Beginning with the line where "Name the support of the balustrade." appears, retype every remaining line of the data below, both the first and last included.
*** Record set
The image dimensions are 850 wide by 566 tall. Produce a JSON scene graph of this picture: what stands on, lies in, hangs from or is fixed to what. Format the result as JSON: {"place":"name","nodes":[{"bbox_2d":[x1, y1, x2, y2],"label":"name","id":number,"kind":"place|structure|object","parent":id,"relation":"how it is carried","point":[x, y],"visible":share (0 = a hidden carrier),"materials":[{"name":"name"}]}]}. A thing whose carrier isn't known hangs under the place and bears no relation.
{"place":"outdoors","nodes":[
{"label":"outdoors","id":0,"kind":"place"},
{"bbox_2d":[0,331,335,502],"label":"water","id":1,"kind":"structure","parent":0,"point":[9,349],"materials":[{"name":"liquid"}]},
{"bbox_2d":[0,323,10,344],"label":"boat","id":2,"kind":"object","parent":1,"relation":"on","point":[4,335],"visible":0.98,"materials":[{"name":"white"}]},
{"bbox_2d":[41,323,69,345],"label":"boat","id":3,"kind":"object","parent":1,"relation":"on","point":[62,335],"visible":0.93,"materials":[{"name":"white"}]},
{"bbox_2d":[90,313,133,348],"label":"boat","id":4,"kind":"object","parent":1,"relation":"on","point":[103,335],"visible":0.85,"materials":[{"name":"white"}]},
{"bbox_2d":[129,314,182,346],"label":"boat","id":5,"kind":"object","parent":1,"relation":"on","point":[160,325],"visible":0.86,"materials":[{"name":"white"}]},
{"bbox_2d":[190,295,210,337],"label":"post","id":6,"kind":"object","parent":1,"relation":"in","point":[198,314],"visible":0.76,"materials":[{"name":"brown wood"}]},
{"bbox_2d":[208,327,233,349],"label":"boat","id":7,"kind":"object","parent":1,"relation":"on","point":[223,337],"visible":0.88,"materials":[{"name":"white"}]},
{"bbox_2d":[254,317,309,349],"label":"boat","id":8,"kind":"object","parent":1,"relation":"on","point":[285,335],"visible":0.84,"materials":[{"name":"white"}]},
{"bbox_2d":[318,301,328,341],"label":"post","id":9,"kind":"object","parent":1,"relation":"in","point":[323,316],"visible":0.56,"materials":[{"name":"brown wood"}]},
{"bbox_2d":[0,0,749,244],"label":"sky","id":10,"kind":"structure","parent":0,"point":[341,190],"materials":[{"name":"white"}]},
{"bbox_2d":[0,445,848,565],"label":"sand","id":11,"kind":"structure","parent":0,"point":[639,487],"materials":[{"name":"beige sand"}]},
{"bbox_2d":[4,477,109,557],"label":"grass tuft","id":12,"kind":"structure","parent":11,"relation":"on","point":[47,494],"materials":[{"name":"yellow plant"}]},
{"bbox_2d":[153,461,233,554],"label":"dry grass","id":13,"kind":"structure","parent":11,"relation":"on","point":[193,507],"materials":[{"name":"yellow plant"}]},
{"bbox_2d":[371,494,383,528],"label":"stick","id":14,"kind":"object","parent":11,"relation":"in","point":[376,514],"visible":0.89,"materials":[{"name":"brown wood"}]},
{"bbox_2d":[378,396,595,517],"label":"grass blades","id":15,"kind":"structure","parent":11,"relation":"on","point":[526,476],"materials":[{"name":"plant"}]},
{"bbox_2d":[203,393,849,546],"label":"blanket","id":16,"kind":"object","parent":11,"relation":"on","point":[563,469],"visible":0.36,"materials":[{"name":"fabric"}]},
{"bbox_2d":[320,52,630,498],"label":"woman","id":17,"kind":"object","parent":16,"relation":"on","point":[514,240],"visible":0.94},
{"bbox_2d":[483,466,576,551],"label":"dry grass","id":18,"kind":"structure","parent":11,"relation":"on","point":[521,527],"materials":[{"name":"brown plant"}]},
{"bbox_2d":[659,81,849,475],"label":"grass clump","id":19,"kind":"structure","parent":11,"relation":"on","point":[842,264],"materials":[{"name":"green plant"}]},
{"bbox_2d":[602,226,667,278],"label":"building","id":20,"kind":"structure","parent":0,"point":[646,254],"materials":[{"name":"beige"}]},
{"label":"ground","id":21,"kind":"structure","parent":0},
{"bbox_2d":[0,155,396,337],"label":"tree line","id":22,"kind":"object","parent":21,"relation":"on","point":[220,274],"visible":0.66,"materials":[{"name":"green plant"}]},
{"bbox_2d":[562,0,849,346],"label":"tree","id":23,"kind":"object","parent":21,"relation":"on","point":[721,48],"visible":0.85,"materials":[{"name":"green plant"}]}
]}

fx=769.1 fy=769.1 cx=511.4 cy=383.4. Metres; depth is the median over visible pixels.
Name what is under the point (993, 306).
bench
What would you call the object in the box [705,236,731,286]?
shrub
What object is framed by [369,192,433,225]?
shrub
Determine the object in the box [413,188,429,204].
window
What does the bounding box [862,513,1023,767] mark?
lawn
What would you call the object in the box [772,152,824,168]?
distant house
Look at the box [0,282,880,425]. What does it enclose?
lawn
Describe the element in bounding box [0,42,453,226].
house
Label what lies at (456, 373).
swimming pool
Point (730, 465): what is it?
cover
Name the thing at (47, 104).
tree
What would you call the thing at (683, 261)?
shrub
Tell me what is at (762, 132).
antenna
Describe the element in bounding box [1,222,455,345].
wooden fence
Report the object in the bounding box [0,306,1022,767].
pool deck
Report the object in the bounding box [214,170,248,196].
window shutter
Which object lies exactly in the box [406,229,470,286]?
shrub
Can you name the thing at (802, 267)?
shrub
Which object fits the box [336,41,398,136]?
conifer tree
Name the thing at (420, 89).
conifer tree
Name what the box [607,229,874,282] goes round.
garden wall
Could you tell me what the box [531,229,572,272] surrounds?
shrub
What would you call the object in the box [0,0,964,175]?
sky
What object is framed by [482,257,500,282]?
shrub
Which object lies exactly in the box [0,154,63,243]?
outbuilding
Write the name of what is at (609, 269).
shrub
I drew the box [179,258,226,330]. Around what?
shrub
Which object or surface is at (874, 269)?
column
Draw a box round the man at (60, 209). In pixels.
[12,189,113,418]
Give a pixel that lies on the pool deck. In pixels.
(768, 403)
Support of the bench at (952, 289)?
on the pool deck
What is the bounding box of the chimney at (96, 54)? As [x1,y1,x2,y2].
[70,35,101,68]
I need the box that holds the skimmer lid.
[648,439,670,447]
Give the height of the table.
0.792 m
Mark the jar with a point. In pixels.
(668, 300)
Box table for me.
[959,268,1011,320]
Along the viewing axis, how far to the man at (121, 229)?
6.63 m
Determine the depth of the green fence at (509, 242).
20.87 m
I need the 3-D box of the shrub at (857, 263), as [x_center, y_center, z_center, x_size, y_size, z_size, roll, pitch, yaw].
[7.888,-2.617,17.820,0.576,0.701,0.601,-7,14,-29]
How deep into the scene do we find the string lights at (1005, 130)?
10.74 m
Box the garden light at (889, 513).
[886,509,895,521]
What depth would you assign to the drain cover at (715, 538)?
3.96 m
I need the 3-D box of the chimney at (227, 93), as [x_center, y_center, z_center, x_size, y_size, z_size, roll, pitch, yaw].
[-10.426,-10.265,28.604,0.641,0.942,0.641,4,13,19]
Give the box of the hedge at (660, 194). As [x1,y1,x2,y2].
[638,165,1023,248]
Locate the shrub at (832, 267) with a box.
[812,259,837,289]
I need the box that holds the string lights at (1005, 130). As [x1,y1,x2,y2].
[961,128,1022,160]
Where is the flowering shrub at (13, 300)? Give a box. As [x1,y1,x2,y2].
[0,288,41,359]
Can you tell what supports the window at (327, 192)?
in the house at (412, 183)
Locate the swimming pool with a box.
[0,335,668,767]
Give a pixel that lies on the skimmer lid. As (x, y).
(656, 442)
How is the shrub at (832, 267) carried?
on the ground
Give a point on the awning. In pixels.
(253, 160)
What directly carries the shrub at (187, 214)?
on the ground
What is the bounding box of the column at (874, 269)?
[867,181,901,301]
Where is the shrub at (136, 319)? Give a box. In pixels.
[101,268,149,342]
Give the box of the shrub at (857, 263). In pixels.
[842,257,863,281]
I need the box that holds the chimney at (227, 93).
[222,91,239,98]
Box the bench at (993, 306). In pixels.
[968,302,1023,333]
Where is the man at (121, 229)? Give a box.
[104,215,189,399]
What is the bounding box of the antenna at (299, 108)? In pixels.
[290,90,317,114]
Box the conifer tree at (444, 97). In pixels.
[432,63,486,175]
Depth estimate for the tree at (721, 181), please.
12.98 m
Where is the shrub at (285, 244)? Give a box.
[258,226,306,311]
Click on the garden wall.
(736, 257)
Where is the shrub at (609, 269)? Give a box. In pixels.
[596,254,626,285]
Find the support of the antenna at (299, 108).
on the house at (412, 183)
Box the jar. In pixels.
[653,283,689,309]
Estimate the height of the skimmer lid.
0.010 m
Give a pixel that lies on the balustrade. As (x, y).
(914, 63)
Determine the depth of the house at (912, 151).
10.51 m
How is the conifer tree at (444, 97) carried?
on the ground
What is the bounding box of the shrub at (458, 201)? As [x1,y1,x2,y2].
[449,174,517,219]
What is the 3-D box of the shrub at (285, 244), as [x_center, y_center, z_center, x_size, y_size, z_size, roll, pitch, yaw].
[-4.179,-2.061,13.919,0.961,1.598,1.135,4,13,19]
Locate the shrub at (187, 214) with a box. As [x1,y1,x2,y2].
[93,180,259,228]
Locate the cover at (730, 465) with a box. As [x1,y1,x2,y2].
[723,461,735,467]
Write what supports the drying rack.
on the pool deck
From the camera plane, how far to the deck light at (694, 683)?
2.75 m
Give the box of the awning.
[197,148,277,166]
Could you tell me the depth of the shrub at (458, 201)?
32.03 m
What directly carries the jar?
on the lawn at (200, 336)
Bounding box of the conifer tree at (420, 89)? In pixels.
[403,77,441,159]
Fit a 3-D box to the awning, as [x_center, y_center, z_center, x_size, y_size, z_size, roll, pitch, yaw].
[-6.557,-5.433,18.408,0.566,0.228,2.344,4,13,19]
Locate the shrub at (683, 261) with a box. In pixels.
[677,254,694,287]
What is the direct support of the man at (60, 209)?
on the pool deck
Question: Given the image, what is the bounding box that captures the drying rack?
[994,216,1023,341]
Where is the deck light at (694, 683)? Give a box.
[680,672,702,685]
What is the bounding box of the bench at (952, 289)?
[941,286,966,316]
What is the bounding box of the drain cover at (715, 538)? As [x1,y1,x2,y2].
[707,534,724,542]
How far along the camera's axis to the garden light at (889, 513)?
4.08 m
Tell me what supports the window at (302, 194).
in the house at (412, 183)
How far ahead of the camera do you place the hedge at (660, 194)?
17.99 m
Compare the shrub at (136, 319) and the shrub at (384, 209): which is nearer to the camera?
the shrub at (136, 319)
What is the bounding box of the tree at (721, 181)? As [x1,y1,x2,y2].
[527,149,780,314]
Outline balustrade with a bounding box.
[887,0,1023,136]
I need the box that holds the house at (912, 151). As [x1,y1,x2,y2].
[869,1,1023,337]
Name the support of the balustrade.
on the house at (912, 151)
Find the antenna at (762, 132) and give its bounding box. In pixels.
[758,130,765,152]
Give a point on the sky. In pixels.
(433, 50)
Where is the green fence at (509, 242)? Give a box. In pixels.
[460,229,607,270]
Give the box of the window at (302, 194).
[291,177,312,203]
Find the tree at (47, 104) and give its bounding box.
******
◆ Answer section ◆
Name the support of the balustrade.
on the house at (912, 151)
Find the antenna at (762, 132) and give its bounding box. In pixels.
[758,130,765,152]
Give a point on the sky. In pixels.
(433, 50)
Where is the green fence at (509, 242)? Give a box. In pixels.
[460,229,607,270]
Give the box of the window at (302, 194).
[291,177,312,203]
Find the tree at (47, 104) and give its bounding box.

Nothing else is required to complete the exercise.